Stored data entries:

○ ○ ○ ○ ○

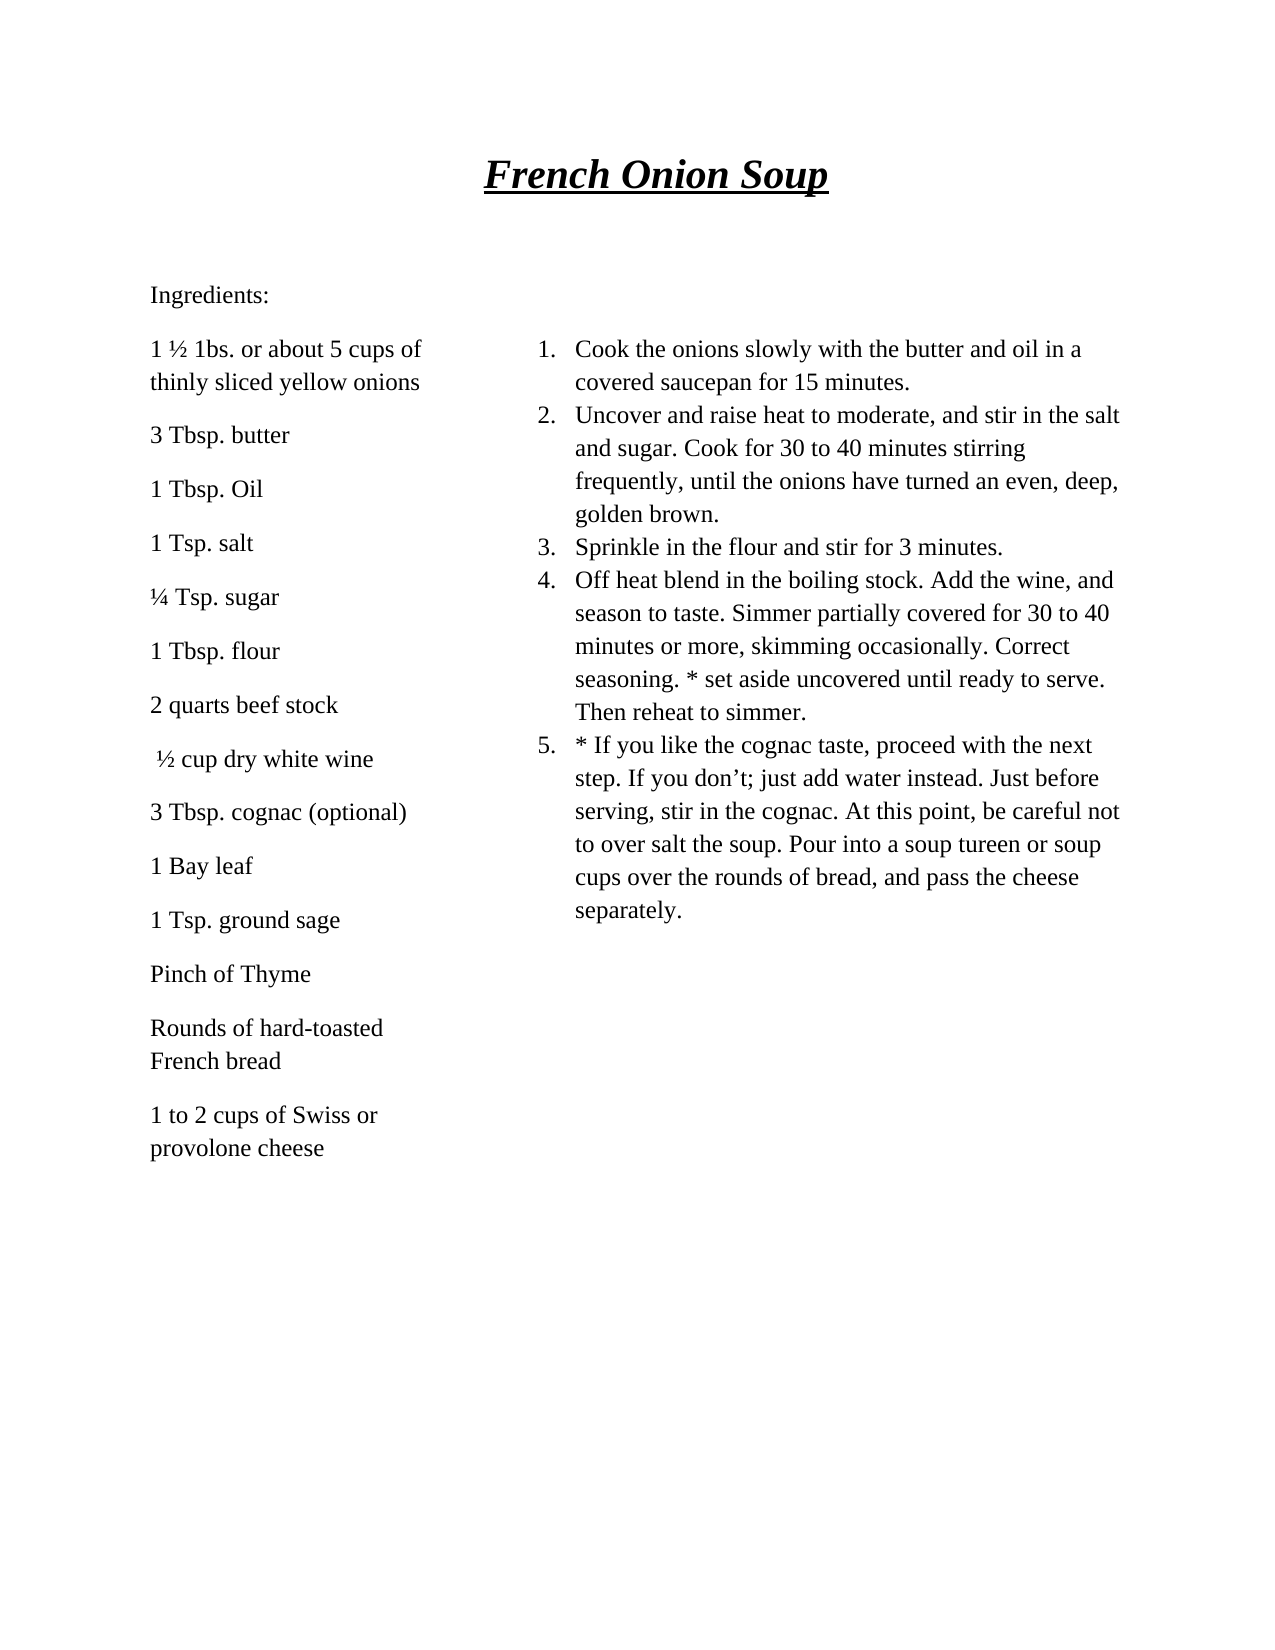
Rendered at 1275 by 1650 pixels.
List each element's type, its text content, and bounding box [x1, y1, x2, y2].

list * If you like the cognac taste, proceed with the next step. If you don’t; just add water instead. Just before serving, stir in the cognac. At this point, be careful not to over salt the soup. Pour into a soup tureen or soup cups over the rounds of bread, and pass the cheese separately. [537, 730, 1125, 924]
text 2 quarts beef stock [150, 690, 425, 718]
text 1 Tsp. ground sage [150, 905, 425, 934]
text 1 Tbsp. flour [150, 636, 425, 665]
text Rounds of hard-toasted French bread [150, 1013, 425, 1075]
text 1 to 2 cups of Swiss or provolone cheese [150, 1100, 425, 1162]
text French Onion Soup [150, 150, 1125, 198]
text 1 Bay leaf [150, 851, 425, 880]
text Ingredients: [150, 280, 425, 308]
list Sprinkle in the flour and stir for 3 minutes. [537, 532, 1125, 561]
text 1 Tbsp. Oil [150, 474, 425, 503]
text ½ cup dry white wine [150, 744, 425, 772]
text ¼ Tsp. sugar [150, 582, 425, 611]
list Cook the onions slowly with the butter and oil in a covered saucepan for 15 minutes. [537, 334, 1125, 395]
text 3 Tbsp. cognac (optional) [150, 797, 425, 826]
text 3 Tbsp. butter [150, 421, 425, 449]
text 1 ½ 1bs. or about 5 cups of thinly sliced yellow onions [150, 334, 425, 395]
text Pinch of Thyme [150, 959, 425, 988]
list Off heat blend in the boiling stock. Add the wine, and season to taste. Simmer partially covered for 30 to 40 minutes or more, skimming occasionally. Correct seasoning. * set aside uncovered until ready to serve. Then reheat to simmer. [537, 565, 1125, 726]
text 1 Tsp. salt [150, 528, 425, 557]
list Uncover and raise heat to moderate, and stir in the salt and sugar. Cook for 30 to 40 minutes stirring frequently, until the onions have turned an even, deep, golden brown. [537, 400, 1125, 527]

○ ○ ○ ○ ○

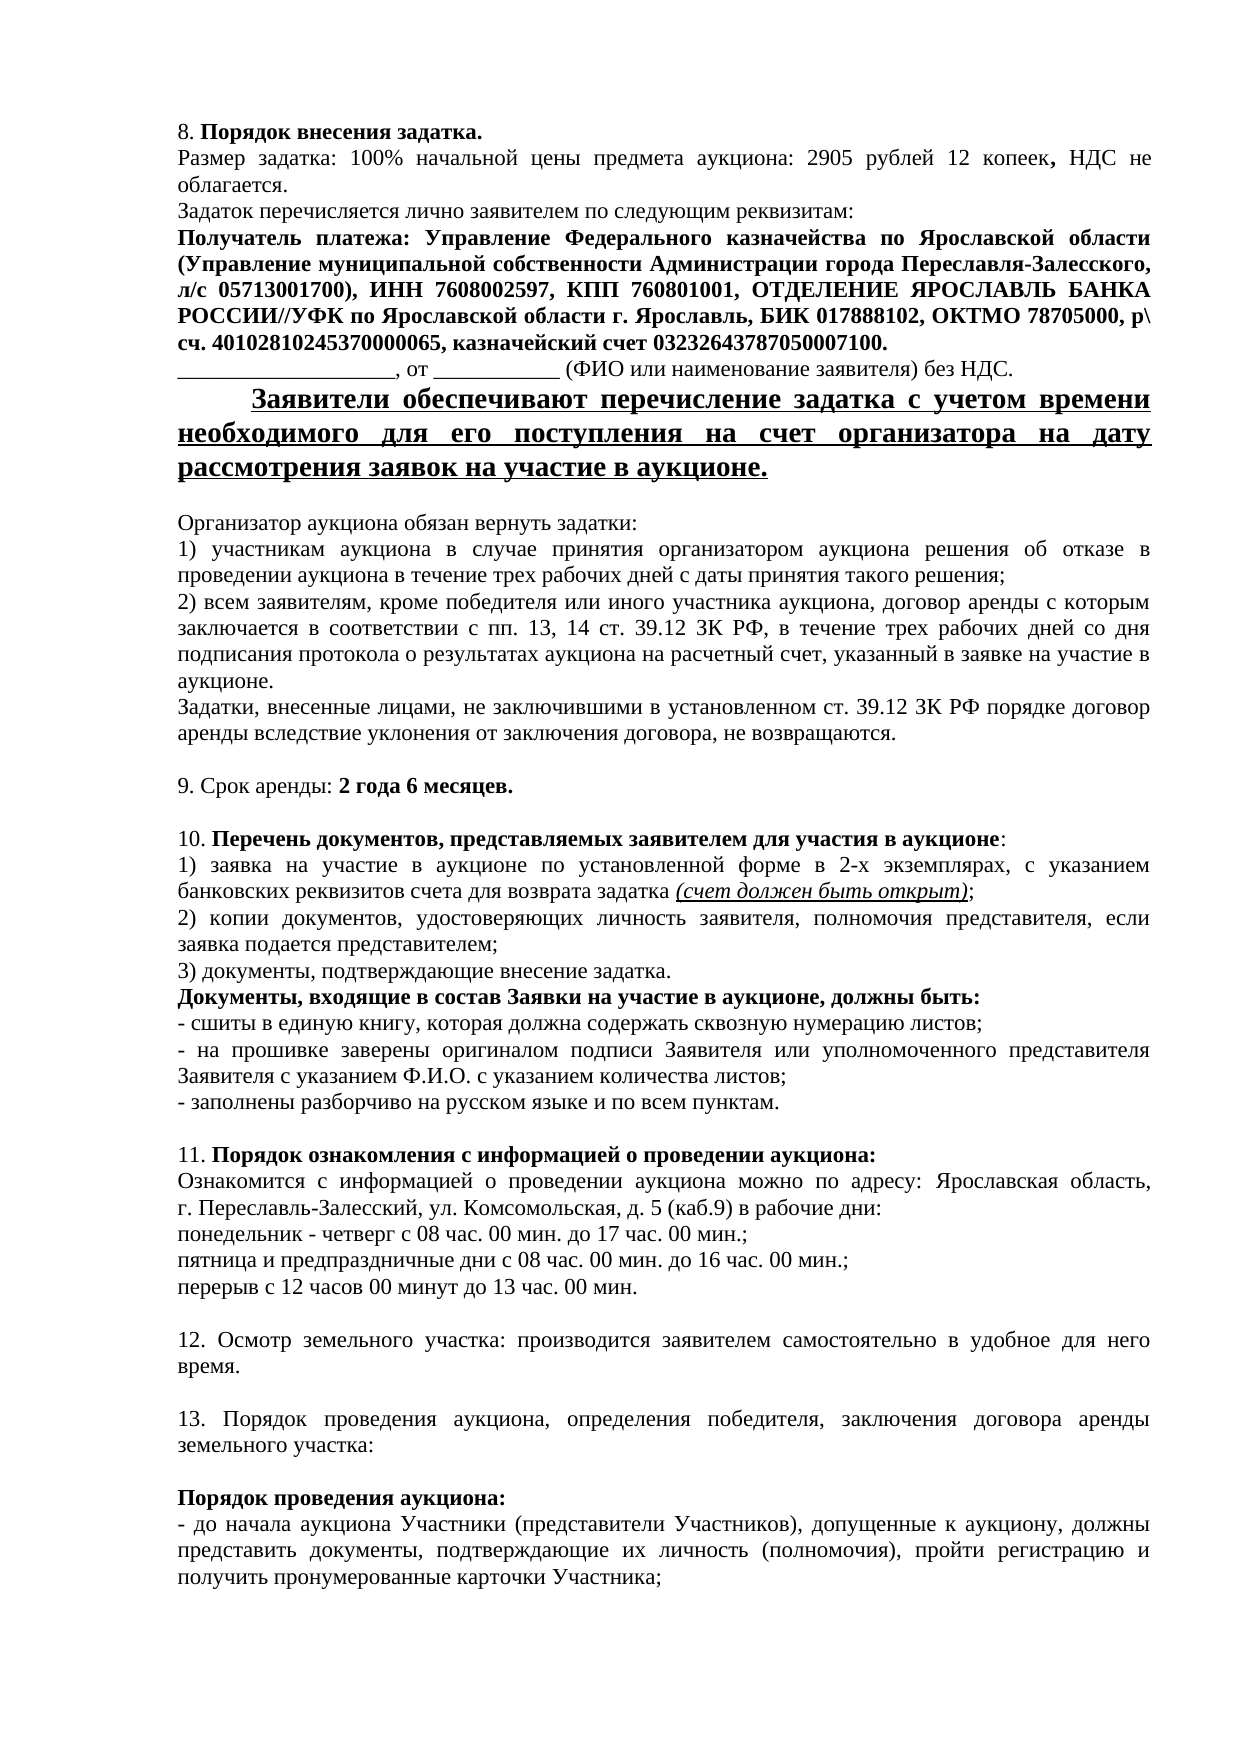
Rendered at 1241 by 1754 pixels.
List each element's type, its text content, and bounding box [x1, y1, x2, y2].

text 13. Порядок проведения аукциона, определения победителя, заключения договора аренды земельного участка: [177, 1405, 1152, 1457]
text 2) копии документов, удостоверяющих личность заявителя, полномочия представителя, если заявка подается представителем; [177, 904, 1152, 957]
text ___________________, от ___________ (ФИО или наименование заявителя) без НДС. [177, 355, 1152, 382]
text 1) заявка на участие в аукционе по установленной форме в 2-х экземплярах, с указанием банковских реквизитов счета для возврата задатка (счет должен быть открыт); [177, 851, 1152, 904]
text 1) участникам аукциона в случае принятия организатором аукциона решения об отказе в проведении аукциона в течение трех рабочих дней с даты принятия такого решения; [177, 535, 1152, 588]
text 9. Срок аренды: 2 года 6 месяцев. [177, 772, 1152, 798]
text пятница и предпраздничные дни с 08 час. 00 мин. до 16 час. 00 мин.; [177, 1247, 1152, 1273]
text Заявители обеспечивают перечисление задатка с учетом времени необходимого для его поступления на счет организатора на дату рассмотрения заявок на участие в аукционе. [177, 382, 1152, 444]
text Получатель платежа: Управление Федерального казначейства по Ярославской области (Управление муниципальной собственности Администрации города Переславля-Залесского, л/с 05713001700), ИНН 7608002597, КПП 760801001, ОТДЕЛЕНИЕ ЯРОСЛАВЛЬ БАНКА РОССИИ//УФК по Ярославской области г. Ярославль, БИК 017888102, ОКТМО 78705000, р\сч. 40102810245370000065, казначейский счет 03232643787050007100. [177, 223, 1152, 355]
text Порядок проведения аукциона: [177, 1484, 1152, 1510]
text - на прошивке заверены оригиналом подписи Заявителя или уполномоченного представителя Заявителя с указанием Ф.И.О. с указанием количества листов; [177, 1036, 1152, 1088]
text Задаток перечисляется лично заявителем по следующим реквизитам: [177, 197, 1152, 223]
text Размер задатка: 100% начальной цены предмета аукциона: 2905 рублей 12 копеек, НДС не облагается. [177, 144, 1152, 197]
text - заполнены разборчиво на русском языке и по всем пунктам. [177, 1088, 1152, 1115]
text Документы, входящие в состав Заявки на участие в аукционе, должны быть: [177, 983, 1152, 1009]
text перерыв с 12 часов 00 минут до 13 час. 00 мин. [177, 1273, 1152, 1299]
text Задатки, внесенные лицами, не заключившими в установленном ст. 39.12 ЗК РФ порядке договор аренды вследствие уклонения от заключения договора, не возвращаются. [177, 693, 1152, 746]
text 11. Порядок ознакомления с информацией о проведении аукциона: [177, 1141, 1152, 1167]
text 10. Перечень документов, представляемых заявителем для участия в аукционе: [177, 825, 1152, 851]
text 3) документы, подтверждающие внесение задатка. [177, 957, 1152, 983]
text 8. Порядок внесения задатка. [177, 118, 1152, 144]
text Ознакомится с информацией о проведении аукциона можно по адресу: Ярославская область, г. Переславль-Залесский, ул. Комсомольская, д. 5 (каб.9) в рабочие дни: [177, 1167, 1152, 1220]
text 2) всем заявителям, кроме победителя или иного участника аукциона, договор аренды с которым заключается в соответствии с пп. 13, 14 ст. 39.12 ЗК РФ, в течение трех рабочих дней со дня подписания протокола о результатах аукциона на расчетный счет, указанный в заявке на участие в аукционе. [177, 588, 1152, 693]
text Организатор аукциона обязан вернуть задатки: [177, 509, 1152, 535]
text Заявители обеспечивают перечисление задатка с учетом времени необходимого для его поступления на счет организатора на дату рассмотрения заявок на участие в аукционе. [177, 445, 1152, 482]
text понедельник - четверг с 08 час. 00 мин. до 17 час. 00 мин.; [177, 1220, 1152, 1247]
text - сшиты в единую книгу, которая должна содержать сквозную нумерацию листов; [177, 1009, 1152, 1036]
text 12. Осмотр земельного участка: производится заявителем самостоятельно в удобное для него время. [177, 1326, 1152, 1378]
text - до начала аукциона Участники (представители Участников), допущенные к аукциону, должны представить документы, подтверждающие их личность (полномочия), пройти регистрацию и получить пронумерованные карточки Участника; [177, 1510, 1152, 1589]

○ ○ ○ ○ ○

PROMPT
Find the lines above that contain the word "трех" and collect them.

RESPONSE AREA
text 1) участникам аукциона в случае принятия организатором аукциона решения об отказе в проведении аукциона в течение трех рабочих дней с даты принятия такого решения; [177, 535, 1152, 588]
text 2) всем заявителям, кроме победителя или иного участника аукциона, договор аренды с которым заключается в соответствии с пп. 13, 14 ст. 39.12 ЗК РФ, в течение трех рабочих дней со дня подписания протокола о результатах аукциона на расчетный счет, указанный в заявке на участие в аукционе. [177, 588, 1152, 693]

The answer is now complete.